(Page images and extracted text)
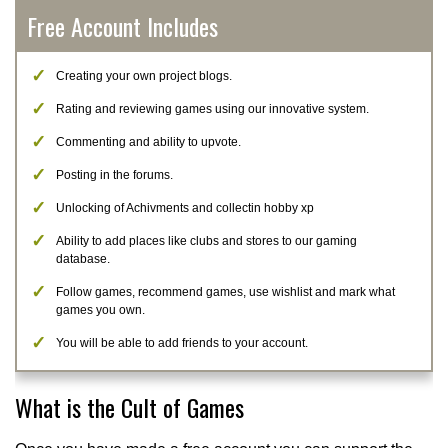
Free Account Includes
Creating your own project blogs.
Rating and reviewing games using our innovative system.
Commenting and ability to upvote.
Posting in the forums.
Unlocking of Achivments and collectin hobby xp
Ability to add places like clubs and stores to our gaming
database.
Follow games, recommend games, use wishlist and mark what
games you own.
You will be able to add friends to your account.
What is the Cult of Games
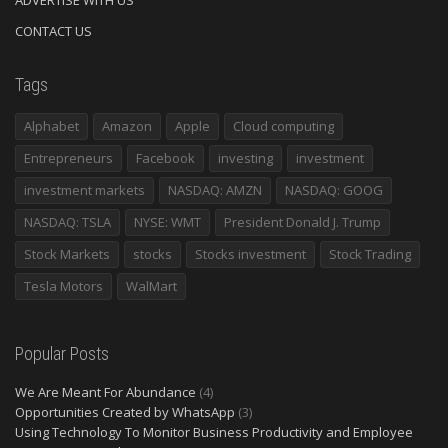
ADVERTISE WITH US
CONTACT US
Tags
Alphabet
Amazon
Apple
Cloud computing
Entrepreneurs
Facebook
investing
investment
investment markets
NASDAQ: AMZN
NASDAQ: GOOG
NASDAQ: TSLA
NYSE: WMT
President Donald J. Trump
Stock Markets
stocks
Stocks investment
Stock Trading
Tesla Motors
WalMart
Popular Posts
We Are Meant For Abundance
(4)
Opportunities Created by WhatsApp
(3)
Using Technology To Monitor Business Productivity and Employee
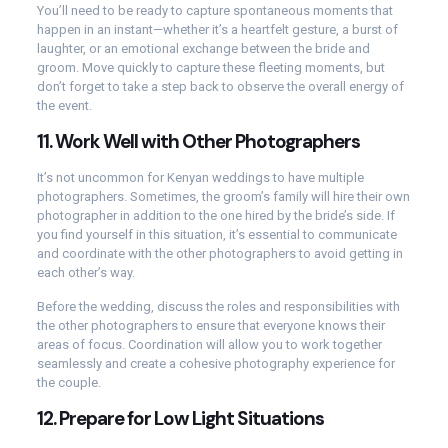
You’ll need to be ready to capture spontaneous moments that
happen in an instant—whether it’s a heartfelt gesture, a burst of
laughter, or an emotional exchange between the bride and
groom. Move quickly to capture these fleeting moments, but
don’t forget to take a step back to observe the overall energy of
the event.
11.
Work Well with Other Photographers
It’s not uncommon for Kenyan weddings to have multiple
photographers. Sometimes, the groom’s family will hire their own
photographer in addition to the one hired by the bride’s side. If
you find yourself in this situation, it’s essential to communicate
and coordinate with the other photographers to avoid getting in
each other’s way.
Before the wedding, discuss the roles and responsibilities with
the other photographers to ensure that everyone knows their
areas of focus. Coordination will allow you to work together
seamlessly and create a cohesive photography experience for
the couple.
12.
Prepare for Low Light Situations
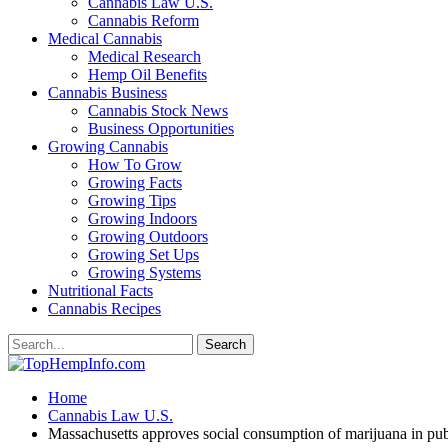
Cannabis Law U.S.
Cannabis Reform
Medical Cannabis
Medical Research
Hemp Oil Benefits
Cannabis Business
Cannabis Stock News
Business Opportunities
Growing Cannabis
How To Grow
Growing Facts
Growing Tips
Growing Indoors
Growing Outdoors
Growing Set Ups
Growing Systems
Nutritional Facts
Cannabis Recipes
Home
Cannabis Law U.S.
Massachusetts approves social consumption of marijuana in pub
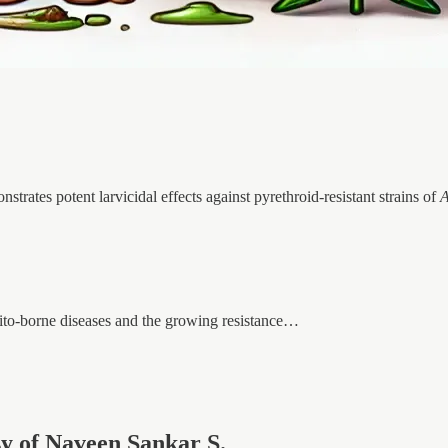
ates potent larvicidal effects against pyrethroid-resistant strains of
A
ito-borne diseases and the growing resistance…
esy of Naveen Sankar S.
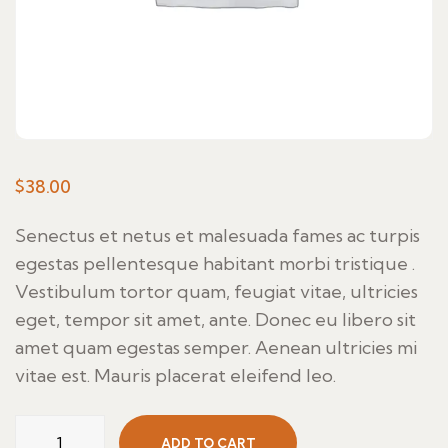
$
38.00
Senectus et netus et malesuada fames ac turpis
egestas pellentesque habitant morbi tristique .
Vestibulum tortor quam, feugiat vitae, ultricies
eget, tempor sit amet, ante. Donec eu libero sit
amet quam egestas semper. Aenean ultricies mi
vitae est. Mauris placerat eleifend leo.
Con
ADD TO CART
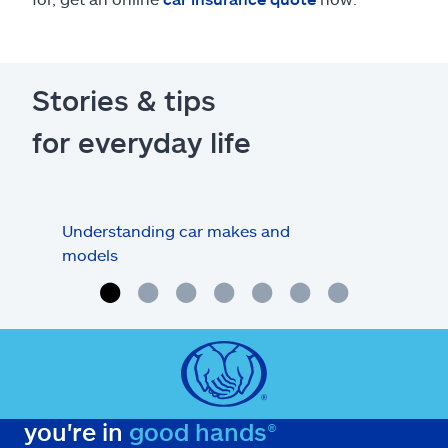
Stories & tips
for everyday life
Understanding car makes and
How
models
buy
you're in
good hands®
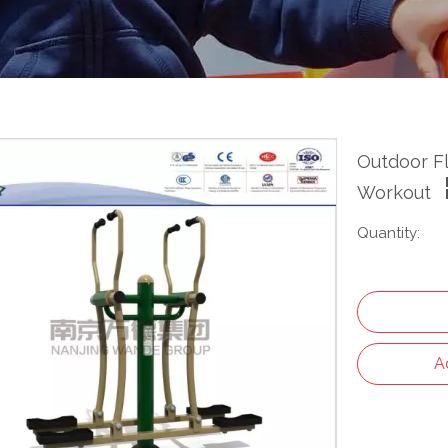
Outdoor Fl
Workout
Quantity:
A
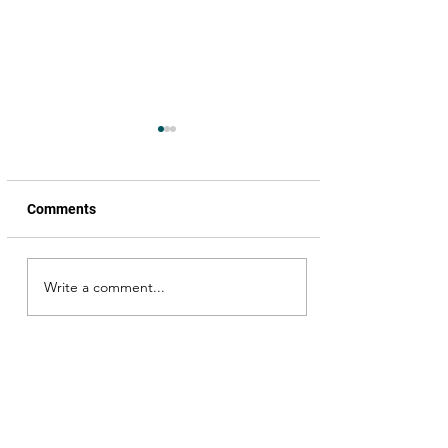
Comments
Write a comment...
Scouting for locations, for
a song, from the movie,
Okka Magadu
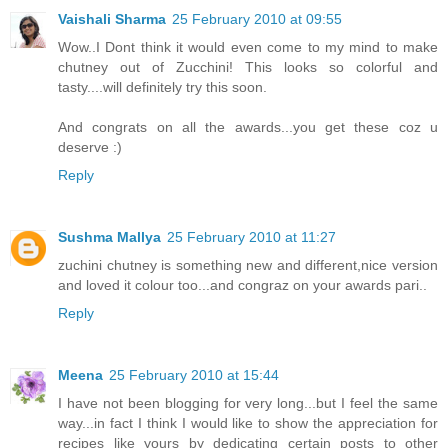
Vaishali Sharma
25 February 2010 at 09:55
Wow..I Dont think it would even come to my mind to make
chutney out of Zucchini! This looks so colorful and
tasty....will definitely try this soon.
And congrats on all the awards...you get these coz u
deserve :)
Reply
Sushma Mallya
25 February 2010 at 11:27
zuchini chutney is something new and different,nice version
and loved it colour too...and congraz on your awards pari..
Reply
Meena
25 February 2010 at 15:44
I have not been blogging for very long...but I feel the same
way...in fact I think I would like to show the appreciation for
recipes like yours by dedicating certain posts to other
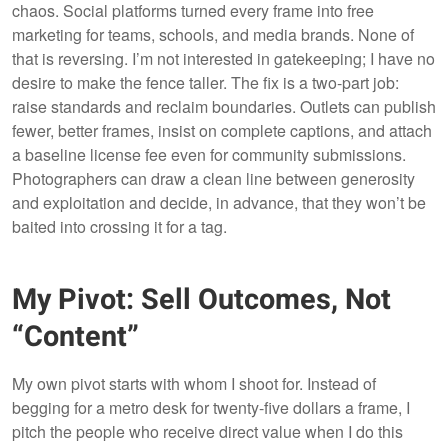
chaos. Social platforms turned every frame into free
marketing for teams, schools, and media brands. None of
that is reversing. I’m not interested in gatekeeping; I have no
desire to make the fence taller. The fix is a two-part job:
raise standards and reclaim boundaries. Outlets can publish
fewer, better frames, insist on complete captions, and attach
a baseline license fee even for community submissions.
Photographers can draw a clean line between generosity
and exploitation and decide, in advance, that they won’t be
baited into crossing it for a tag.
My Pivot: Sell Outcomes, Not
“Content”
My own pivot starts with whom I shoot for. Instead of
begging for a metro desk for twenty-five dollars a frame, I
pitch the people who receive direct value when I do this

What to produce:
Give back all of the entries above exactly, with the pictures excluded.

Written solution:
Free Account Includes
Creating your own project blogs.
Rating and reviewing games using our innovative system.
Commenting and ability to upvote.
Posting in the forums.
Unlocking of Achivments and collectin hobby xp
Ability to add places like clubs and stores to our gaming
database.
Follow games, recommend games, use wishlist and mark what
games you own.
You will be able to add friends to your account.
What is the Cult of Games
ADVERTISE WITH US
CONTACT US
Tags
Alphabet
Amazon
Apple
Cloud computing
Entrepreneurs
Facebook
investing
investment
investment markets
NASDAQ: AMZN
NASDAQ: GOOG
NASDAQ: TSLA
NYSE: WMT
President Donald J. Trump
Stock Markets
stocks
Stocks investment
Stock Trading
Tesla Motors
WalMart
Popular Posts
We Are Meant For Abundance
(4)
Opportunities Created by WhatsApp
(3)
Using Technology To Monitor Business Productivity and Employee
You’ll need to be ready to capture spontaneous moments that
happen in an instant—whether it’s a heartfelt gesture, a burst of
laughter, or an emotional exchange between the bride and
groom. Move quickly to capture these fleeting moments, but
don’t forget to take a step back to observe the overall energy of
the event.
11.
Work Well with Other Photographers
It’s not uncommon for Kenyan weddings to have multiple
photographers. Sometimes, the groom’s family will hire their own
photographer in addition to the one hired by the bride’s side. If
you find yourself in this situation, it’s essential to communicate
and coordinate with the other photographers to avoid getting in
each other’s way.
Before the wedding, discuss the roles and responsibilities with
the other photographers to ensure that everyone knows their
areas of focus. Coordination will allow you to work together
seamlessly and create a cohesive photography experience for
the couple.
12.
Prepare for Low Light Situations
Cannabis Law U.S.
Cannabis Reform
Medical Cannabis
Medical Research
Hemp Oil Benefits
Cannabis Business
Cannabis Stock News
Business Opportunities
Growing Cannabis
How To Grow
Growing Facts
Growing Tips
Growing Indoors
Growing Outdoors
Growing Set Ups
Growing Systems
Nutritional Facts
Cannabis Recipes
Home
Cannabis Law U.S.
Massachusetts approves social consumption of marijuana in pub
ates potent larvicidal effects against pyrethroid-resistant strains of
A
ito-borne diseases and the growing resistance…
esy of Naveen Sankar S.
$
38.00
Senectus et netus et malesuada fames ac turpis
egestas pellentesque habitant morbi tristique .
Vestibulum tortor quam, feugiat vitae, ultricies
eget, tempor sit amet, ante. Donec eu libero sit
amet quam egestas semper. Aenean ultricies mi
vitae est. Mauris placerat eleifend leo.
Con
ADD TO CART
Stories & tips
for everyday life
Understanding car makes and
How
models
buy
you're in
good hands®
Outdoor Fl
Workout
Quantity:
A
Comments
Write a comment...
Scouting for locations, for
a song, from the movie,
Okka Magadu
Vaishali Sharma
25 February 2010 at 09:55
Wow..I Dont think it would even come to my mind to make
chutney out of Zucchini! This looks so colorful and
tasty....will definitely try this soon.
And congrats on all the awards...you get these coz u
deserve :)
Reply
Sushma Mallya
25 February 2010 at 11:27
zuchini chutney is something new and different,nice version
and loved it colour too...and congraz on your awards pari..
Reply
Meena
25 February 2010 at 15:44
I have not been blogging for very long...but I feel the same
way...in fact I think I would like to show the appreciation for
recipes like yours by dedicating certain posts to other
chaos. Social platforms turned every frame into free
marketing for teams, schools, and media brands. None of
that is reversing. I’m not interested in gatekeeping; I have no
desire to make the fence taller. The fix is a two-part job:
raise standards and reclaim boundaries. Outlets can publish
fewer, better frames, insist on complete captions, and attach
a baseline license fee even for community submissions.
Photographers can draw a clean line between generosity
and exploitation and decide, in advance, that they won’t be
baited into crossing it for a tag.
My Pivot: Sell Outcomes, Not
“Content”
My own pivot starts with whom I shoot for. Instead of
begging for a metro desk for twenty-five dollars a frame, I
pitch the people who receive direct value when I do this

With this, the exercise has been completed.